Mostly impressed. While Notre Dame's four opponents don't exactly have the most stout of run defenses (MSU is 45th, UM is 69th, Nevada is 71st and Purdue 99th nationally against the run), ND has definitely asserted themselves on the ground in a manner which was not evident the last two seasons. The Irish are currently 54th in the nation averaging 158 ypg. They ended 2008 101st averaging a shade below 110 ypg and, in 2007, they were 115th averaging about 75 ypg. Clearly, improvements have been made. What's particularly impressive is that this is an offense that, at least until Purdue, really kept their focus on the passing game - the rushing yards have only been a, relatively, minor accompaniment to the pass.
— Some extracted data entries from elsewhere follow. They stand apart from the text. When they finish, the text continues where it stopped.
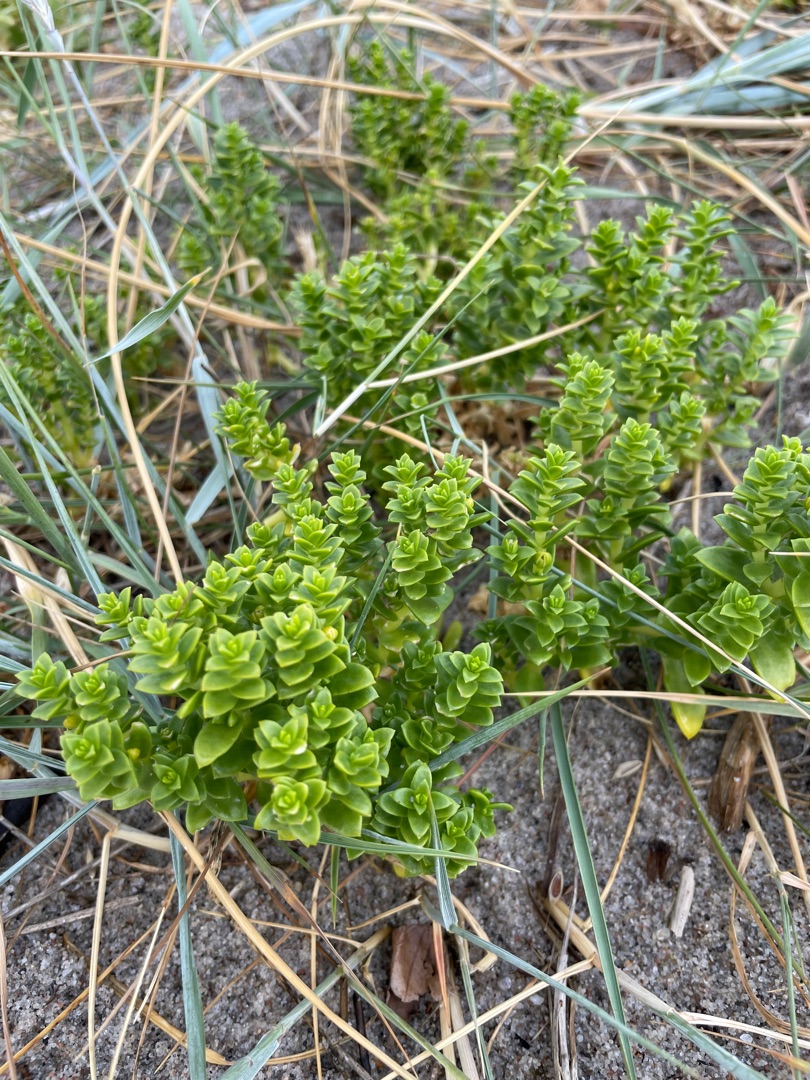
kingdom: Plantae
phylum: Tracheophyta
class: Magnoliopsida
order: Caryophyllales
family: Caryophyllaceae
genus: Honckenya
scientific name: Honckenya peploides
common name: Strandarve
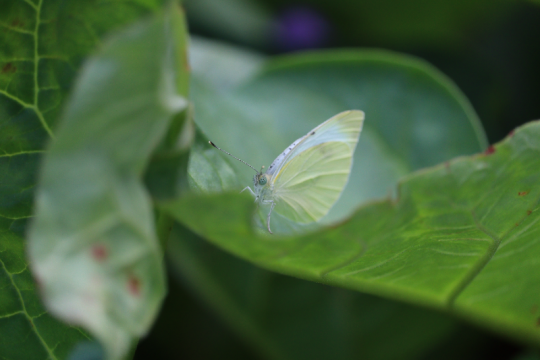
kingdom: Animalia
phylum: Arthropoda
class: Insecta
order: Lepidoptera
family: Pieridae
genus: Pieris
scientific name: Pieris rapae
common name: Cabbage White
What's more, the offensive line proved in the second quarter last week that, if called upon to switch their attention from passing/balanced attack to rushing offense, they can do so. That too represents a step forward. USC will really be a good test of how far this aspect of the offense has come but, to date, they've made great strides.
6. Who's hotter, Wendi Nix or Erin Andrews? Why. Is your hottie a defensive or offensive player?
Erin Andrews. While I certainly think Wendi Nix is attractive, she strikes me as more reserved than does Andrews. Certainly, I can never picture Wendi Nix staging a nude video of herself in order to garner attention (that's right, Andrews, we all know). In addition to the video, Andrews seems, to me, the type that just oozes sex appeal. For one thing, she was on the dance team at Florida which, by virtue of stereotype, means she has the sexual appetite of a young Catherine the Great coupled with the intellect of a young Koko the ape (I kid, I kid...I have no idea if Andrews knows sign language). As to whether she is an offensive or defensive player, my hope would be for defense. Certainly, I can imagine no other sideline reporter whom I'd rather have tackle me.
7. Predictions please...
While the Huskies have been impressive in the early part of the season, I have a hard time believing that a team which was incapable of winning a game last year has improved dramatically enough in the offseason that Notre Dame shouldn't still be able to beat them. Last year, in Seattle, Notre Dame won by 26 points while throttling the Husky offense. This year, in spite of the return of Jake Locker and arrival of Steve Sarkisian, the outcome should be the same. The game's in South Bend and, if anything, Notre Dame's offense is more versatile than they were a year ago. This combination should be enough to propel ND to another victory in this series. I'm going with, Notre Dame - 31, Washington - 17.